As I argue in my book, the journalism business will likely feel the effects on employment numbers, though I’m not so much worried about the writing skills of the journalists who remain.
E-mails are a more nuanced story. On the one hand, if you use Microsoft Outlook or Gmail, you’ve already been seeing a lot of autocomplete when you write e-mails. On the other hand, the new versions of AI (think of GPT-4) are writing entire e-mails on their own. It can now literally be my bot writing to your bot. I worry that the likes of ChatGPT will lull us into not caring about crafting our own messages, in our own voice, with our own sentiments, when writing to people who are personally important to us.
The copyright infringement cases are interesting because we really are in uncharted territory. You’ll remember the case of the The Authors Guild v. Google, where the guild claimed Google Books enabled copyright infringement when it digitized books without permission and then displayed snippets. After many years of litigation, Google won ... under the ruling of fair use.

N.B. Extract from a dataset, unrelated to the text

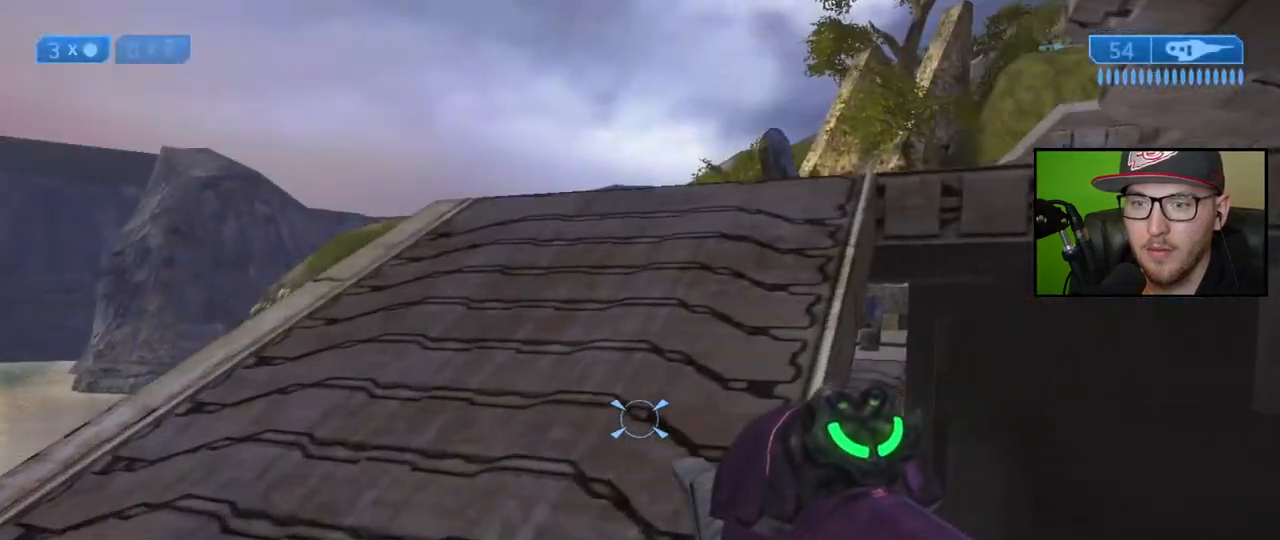
{"buttons": [], "left_stick": "up", "right_stick": "center", "events": [[67, "A", "down"], [133, "A", "up"], [317, "right_stick", "down-right"], [500, "right_stick", "center"]]}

From what I’ve been reading from lawyers who are copyright experts, I suspect that OpenAI [the company that developed ChatGPT] will end up winning as well. But here’s the difference from the Authors Guild case: With Google Books, authors stood to lose royalties because users of Google Books were presumably less likely to purchase copies of the books themselves. With ChatGPT, however, if a user invokes the bot to generate a text, and then said user looks to sell that text for a profit, it could be a different ball game. This is the basis of cases in the world of generative art. It’s a brave new legal world.